President Barack Obama made his corporate tax reform gambit on Monday, proposing tax hikes on foreign profits by U.S. corporations to encourage repatriation of income and fund infrastructure.
The 2016 fiscal year budget proposes a 19 percent minimum tax on future global profits and a one-time 14 percent tax on accumulated overseas profits from U.S. corporations, which the Treasury puts at around $2 trillion.
The proposal would be revenue-neutral in the long term and would generate a one-time $238 billion windfall earmarked for infrastructure spending.
The United States has one of the highest corporate tax rates in the world, and many companies store their earnings overseas as a result. Obama wants to close this loophole and encourage more companies to keep their profits in the United States, and proposes lowering the corporate tax rate to 28 percent.
Republicans have also stated the need for tax reform, but put the figure for a new corporate tax rate at 25 percent, although the disagreement runs much further.
“I think the number is the least important of the issues, what’s built into that number is the harder question,” said Adam Rosenzweig, a tax law professor at Washington University in St. Louis.
Republicans favor a territorial tax regime on corporate profits, which means that companies are only taxed for income they make domestically, and pay the local tax rate for profits made overseas. The tax Obama proposes means that companies would have to pay the U.S. government the difference between what they’re taxed locally and the 19 percent minimum.

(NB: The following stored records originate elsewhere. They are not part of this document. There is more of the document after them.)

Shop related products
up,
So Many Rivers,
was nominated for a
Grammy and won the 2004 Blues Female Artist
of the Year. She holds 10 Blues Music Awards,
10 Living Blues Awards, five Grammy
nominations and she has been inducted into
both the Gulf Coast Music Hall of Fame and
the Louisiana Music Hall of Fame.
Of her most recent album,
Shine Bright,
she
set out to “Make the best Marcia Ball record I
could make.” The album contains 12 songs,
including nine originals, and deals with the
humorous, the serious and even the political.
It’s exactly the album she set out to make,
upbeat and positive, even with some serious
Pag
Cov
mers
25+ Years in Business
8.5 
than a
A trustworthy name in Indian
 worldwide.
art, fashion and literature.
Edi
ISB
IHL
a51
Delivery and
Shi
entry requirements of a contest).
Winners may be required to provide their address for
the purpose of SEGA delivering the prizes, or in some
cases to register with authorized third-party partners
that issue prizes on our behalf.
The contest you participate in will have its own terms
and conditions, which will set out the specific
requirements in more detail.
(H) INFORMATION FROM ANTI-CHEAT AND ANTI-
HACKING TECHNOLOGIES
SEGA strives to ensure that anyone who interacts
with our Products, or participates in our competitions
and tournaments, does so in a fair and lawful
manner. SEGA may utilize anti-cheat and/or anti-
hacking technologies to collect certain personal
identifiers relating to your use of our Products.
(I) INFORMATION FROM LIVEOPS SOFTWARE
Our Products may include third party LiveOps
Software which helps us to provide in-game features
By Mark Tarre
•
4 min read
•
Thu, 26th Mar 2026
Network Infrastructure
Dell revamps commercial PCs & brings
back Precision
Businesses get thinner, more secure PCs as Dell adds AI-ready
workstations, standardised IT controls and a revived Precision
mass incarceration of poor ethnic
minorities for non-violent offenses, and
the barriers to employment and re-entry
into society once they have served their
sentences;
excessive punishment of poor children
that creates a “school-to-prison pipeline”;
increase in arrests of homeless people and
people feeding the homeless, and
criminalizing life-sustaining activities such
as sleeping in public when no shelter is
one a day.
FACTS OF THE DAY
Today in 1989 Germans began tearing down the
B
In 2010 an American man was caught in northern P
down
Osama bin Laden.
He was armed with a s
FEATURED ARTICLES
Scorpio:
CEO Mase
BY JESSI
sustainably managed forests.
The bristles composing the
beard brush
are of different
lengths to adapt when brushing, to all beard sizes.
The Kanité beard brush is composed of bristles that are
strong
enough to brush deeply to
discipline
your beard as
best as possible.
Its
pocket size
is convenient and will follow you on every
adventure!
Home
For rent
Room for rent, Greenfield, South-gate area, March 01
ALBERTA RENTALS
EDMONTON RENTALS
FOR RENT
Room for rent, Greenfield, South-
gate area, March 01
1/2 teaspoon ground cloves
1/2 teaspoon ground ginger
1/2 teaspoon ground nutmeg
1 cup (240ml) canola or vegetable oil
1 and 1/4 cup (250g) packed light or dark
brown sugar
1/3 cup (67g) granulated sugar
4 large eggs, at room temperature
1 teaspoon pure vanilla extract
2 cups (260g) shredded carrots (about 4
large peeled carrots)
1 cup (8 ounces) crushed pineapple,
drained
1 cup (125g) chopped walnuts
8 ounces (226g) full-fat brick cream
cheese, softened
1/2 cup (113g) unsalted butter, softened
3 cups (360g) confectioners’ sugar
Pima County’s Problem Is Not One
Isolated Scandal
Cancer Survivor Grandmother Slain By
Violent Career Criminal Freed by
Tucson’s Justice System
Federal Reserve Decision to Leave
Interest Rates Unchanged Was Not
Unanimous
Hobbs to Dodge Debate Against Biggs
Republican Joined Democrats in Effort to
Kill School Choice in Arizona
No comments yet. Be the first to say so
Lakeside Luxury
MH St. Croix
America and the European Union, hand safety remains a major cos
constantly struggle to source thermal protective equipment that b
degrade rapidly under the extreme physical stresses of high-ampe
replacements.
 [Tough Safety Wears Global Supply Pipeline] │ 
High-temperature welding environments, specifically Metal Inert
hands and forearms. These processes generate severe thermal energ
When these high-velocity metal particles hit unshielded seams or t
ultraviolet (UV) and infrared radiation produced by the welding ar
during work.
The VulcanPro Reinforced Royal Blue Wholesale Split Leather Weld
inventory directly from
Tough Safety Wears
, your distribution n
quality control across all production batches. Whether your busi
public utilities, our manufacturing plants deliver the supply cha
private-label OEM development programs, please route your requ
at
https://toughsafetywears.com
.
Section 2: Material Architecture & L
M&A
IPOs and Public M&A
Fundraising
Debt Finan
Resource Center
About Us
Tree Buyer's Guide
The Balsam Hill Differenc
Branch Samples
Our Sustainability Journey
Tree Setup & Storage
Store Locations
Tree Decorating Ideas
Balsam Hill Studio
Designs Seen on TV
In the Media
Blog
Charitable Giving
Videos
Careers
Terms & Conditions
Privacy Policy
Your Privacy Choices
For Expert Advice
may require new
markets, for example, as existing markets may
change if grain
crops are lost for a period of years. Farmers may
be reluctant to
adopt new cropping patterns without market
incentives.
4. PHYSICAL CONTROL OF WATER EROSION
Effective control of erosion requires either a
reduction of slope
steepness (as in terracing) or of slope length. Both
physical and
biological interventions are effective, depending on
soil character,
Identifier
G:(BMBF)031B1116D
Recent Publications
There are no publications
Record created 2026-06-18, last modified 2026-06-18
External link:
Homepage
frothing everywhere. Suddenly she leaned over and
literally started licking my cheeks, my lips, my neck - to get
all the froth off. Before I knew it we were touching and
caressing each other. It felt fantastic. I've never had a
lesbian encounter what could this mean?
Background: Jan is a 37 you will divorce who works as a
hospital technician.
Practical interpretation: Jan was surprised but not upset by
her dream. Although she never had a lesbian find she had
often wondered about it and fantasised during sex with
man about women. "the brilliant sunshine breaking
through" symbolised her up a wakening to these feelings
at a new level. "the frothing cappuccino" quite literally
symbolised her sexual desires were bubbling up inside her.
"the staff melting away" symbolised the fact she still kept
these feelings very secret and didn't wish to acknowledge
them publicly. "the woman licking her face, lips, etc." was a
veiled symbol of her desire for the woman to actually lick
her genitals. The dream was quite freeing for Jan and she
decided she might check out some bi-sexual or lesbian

Corporate tax reform has been a long source of contention between Republicans and the White House. The president has proposed a global minimum tax on corporate profits as early as 2012, and Rep. Dave Camp (R-Mich.) has made a detailed tax reform based on a territorial model that has stalled in the House.
Corporations are likely to fiercely protest any one-time tax on accumulated foreign profits, which could drive more U.S. companies to “invert” their headquarters overseas to avoid the tax.
“I would think a flurry of potential inversion activities right before that rule came into effect,” Rosenzweig said.
The Treasury Department instituted new rules to block corporate inversions in September of 2014, but Rosenzweig said that the guidelines can never block inversions completely, and more rules would do more to produce a windfall for lawyers than stop corporations from moving overseas.
“I also believe there’s not a way to stop inversions completely, you just end up with more complicated structures,” Rosenzweig said.
Correction: The article previously misquoted Rosenzweig as saying “I also believe there’s a way to stop inversions completely” when he actually said “I also believe there is not a way to stop inversions completely.”